[Stored records]

Content starts

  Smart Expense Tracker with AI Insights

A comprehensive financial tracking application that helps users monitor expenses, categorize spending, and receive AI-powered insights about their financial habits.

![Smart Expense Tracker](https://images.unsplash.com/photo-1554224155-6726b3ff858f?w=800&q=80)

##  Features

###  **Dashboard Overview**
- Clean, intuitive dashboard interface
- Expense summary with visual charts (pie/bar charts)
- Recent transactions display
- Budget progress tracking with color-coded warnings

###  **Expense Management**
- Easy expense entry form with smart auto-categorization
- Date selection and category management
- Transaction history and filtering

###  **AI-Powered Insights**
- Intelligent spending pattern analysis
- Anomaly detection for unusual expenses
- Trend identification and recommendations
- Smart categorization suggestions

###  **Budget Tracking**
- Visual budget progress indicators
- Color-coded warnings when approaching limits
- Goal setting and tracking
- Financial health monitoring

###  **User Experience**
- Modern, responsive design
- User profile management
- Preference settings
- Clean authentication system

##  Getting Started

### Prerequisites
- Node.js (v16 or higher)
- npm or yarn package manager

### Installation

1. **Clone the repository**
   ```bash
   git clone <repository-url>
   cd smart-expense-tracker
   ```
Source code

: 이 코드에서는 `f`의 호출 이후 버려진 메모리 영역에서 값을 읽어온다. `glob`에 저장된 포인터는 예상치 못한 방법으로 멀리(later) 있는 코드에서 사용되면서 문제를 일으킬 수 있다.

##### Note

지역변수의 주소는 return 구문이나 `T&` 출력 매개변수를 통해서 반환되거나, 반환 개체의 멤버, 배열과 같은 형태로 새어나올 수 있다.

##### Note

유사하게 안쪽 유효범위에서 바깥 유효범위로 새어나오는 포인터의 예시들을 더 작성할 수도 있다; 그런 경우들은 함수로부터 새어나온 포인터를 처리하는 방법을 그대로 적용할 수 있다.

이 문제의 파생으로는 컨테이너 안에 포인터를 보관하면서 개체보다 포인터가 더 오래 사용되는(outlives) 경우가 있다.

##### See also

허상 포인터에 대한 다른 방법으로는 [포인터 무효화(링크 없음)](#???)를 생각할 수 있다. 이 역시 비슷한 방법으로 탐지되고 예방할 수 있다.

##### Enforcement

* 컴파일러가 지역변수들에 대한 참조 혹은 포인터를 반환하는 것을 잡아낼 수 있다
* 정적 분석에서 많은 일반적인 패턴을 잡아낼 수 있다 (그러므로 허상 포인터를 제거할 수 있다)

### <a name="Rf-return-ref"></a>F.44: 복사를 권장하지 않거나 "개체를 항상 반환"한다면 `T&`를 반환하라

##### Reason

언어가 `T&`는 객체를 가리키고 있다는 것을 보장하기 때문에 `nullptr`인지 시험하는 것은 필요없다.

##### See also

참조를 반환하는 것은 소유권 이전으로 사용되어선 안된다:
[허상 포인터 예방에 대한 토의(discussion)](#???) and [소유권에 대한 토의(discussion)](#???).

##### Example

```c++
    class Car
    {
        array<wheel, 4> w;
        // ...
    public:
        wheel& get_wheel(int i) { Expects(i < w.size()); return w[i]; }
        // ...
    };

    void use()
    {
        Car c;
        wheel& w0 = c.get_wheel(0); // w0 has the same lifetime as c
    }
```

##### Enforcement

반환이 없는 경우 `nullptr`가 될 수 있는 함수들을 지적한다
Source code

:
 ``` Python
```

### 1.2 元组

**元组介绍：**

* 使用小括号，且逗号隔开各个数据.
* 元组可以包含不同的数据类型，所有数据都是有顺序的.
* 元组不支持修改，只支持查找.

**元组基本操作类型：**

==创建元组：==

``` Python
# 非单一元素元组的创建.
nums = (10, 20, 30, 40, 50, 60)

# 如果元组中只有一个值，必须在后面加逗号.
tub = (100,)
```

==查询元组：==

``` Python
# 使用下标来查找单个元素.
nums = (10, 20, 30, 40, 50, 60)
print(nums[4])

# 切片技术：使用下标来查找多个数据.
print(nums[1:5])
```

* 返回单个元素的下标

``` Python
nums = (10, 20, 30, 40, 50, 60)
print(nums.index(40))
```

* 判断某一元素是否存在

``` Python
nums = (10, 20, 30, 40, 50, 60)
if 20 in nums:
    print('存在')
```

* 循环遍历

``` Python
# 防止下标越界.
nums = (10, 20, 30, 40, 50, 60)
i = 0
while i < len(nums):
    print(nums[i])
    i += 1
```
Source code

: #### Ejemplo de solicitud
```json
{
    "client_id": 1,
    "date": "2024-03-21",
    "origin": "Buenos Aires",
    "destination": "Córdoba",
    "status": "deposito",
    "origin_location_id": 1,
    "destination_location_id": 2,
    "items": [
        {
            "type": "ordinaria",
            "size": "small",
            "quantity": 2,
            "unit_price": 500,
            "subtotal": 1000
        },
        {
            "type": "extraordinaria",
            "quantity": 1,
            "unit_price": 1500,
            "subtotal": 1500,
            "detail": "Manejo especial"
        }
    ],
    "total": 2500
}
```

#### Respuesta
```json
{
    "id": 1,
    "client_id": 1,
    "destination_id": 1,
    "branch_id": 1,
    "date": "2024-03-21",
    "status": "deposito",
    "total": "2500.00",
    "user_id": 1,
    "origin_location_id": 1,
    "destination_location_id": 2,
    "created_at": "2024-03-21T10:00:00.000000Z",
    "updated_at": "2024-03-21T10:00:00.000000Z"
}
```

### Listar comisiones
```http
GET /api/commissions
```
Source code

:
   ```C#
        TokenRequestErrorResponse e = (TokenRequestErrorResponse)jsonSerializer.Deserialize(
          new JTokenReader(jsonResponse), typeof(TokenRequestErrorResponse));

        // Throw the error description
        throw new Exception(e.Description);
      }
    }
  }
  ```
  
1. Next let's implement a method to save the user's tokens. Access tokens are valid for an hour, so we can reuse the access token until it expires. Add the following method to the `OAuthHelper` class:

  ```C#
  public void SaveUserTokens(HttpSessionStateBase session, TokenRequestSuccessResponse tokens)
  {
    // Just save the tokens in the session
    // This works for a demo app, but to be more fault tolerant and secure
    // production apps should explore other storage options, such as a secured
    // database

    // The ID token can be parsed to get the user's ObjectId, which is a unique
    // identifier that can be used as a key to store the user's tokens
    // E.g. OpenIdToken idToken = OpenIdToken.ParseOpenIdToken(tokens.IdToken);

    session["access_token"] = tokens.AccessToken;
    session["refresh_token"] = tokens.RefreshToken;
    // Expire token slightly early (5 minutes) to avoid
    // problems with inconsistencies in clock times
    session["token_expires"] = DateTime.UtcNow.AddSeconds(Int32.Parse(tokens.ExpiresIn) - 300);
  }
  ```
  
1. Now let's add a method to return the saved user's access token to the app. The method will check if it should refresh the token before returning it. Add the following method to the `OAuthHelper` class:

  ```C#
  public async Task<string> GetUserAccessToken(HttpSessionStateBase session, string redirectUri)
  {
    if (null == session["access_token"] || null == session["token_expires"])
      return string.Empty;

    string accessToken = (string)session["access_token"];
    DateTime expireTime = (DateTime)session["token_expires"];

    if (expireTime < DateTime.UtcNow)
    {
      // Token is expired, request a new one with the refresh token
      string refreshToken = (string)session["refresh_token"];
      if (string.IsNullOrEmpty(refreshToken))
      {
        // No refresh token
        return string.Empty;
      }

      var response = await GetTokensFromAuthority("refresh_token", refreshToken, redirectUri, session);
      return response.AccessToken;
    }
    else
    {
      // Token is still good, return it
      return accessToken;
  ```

Content ends

[What the task requires] Set down again, word for word, the stretch of records from the line with "이 문제의 파생으로는" to the line with "참조를 반환하는 것은", both of those lines included.

[Exercise response]
이 문제의 파생으로는 컨테이너 안에 포인터를 보관하면서 개체보다 포인터가 더 오래 사용되는(outlives) 경우가 있다.

##### See also

허상 포인터에 대한 다른 방법으로는 [포인터 무효화(링크 없음)](#???)를 생각할 수 있다. 이 역시 비슷한 방법으로 탐지되고 예방할 수 있다.

##### Enforcement

* 컴파일러가 지역변수들에 대한 참조 혹은 포인터를 반환하는 것을 잡아낼 수 있다
* 정적 분석에서 많은 일반적인 패턴을 잡아낼 수 있다 (그러므로 허상 포인터를 제거할 수 있다)

### <a name="Rf-return-ref"></a>F.44: 복사를 권장하지 않거나 "개체를 항상 반환"한다면 `T&`를 반환하라

##### Reason

언어가 `T&`는 객체를 가리키고 있다는 것을 보장하기 때문에 `nullptr`인지 시험하는 것은 필요없다.

##### See also

참조를 반환하는 것은 소유권 이전으로 사용되어선 안된다:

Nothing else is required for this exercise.